Produits dérivés : les galeries diversifient leur offre
Vue du Perrotin Store à la Samaritaine, 2021.
© Claire Dorn / Courtesy the artists & Perrotin / D.R La Samaritaine ©Kaikai Kiki Co., ltd. All rights reserved.

Du livre à la lampe, les grandes galeries multiplient la vente d'objets réalisés à partir des œuvres de leurs artistes. Un débouché commercial fructueux autant qu'un premier pas vers la collection.

Écharpes, tee-shirts, lampes, assiettes, bijoux, mais aussi multiples et posters en éditions limitées : depuis quelques années, les grandes galeries diversifient leur offre. Hauser & Wirth, Gagosian, Perrotin ou encore Zwirner possèdent aujourd’hui un site dédié entièrement à la vente de produits plus ou moins liés aux œuvres des artistes qu’elles représentent. Ils sont une vitrine virtuelle en même temps qu’une « possibilité d’être accessible dans lieux où nous ne sommes pas présents physiquement. Notre clientèle se trouve majoritairement dans les pays dans lesquels nous sommes déjà établis, mais il ne faut pas oublier que dans chacun, ce n'est que dans une seule ville. Nous avons donc des clients en France qui ne sont pas à Paris, des clients américains qui ne sont pas à New York… Ces derniers peuvent venir une fois tous les six mois physiquement mais commander de façon plus régulière en ligne », indique l'équipe du Perrotin Store, lancé en 2014.

Le boum des « produits dérivés » coïncidence avec l’essor, dans la dernière décennie, à la fois de la vente sur internet et de la marchandisation du concept de « lifestyle ». Là où une œuvre d’art implique un coût élevé et une dimension très précieuse, les produits dérivés s’ancrent dans une logique plus quotidienne, à laquelle la patte artistique ajoute une plus-value. À mi-chemin entre le nécessaire et l’artistique, on peut ainsi acheter sur le site de Hauser & Wirth une couverture en cachemire d'après un dessin de Louise Bourgeois pour 1300 euros ou un set de 6 assiettes en porcelaine de Limoges designé par Eduardo Chillida pour 500 euros. Et sur le site du Perrotin Store, un miroir de poche pour 19 euros et un canapé en forme de savon géant pour 1800 euros signés Toilet Paper, la marque affiliée au magazine lancé par Maurizio Cattelan et Pierpaolo Ferrari en 2010.

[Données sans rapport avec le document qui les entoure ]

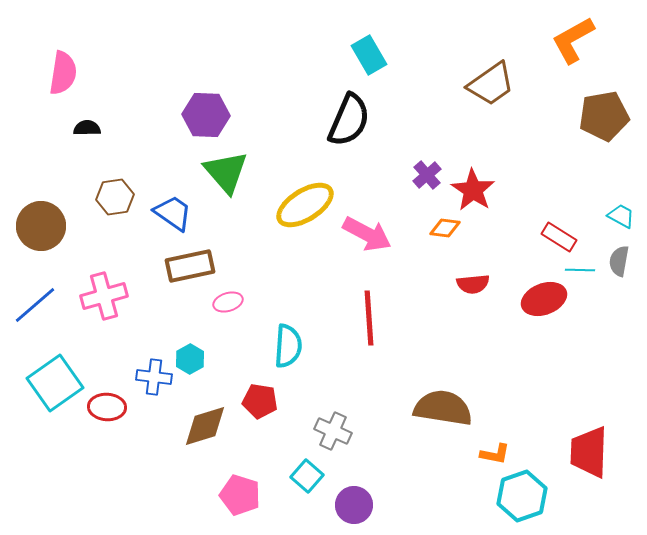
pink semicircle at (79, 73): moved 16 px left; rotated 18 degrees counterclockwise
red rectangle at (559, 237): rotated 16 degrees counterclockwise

Collaborations et partenariats commerciaux

Les produits dérivés vendus dans les boutiques des galeries ne sont pas directement manufacturés par celles-ci, mais pour la plupart le résultat de collaborations entre une galerie, un artiste et une marque – un sac Mansur Gavriel x Hauser & Wirth (180 euros), des boucles d’oreilles Simone Rocha x Hauser Wirth inspirées par l’œuvre de Louise Bourgeois (295 euros), un pull à capuche sur lequel est imprimé Perrotin Highsnobiety, en vente pour 105 euros exclusivement dans cette boutique en ligne spécialisée en marque de luxe… Le magasin en ligne de Thaddaeus Ropac est, lui, géré par la boutique parisienne Ligne Blanche, qui élabore des porcelaines de Limoges en collaboration avec des musées (Guggenheim, Metropolitan Museum...) et des fondations (Keith Haring, Jean-Michel Basquiat, René Magritte…).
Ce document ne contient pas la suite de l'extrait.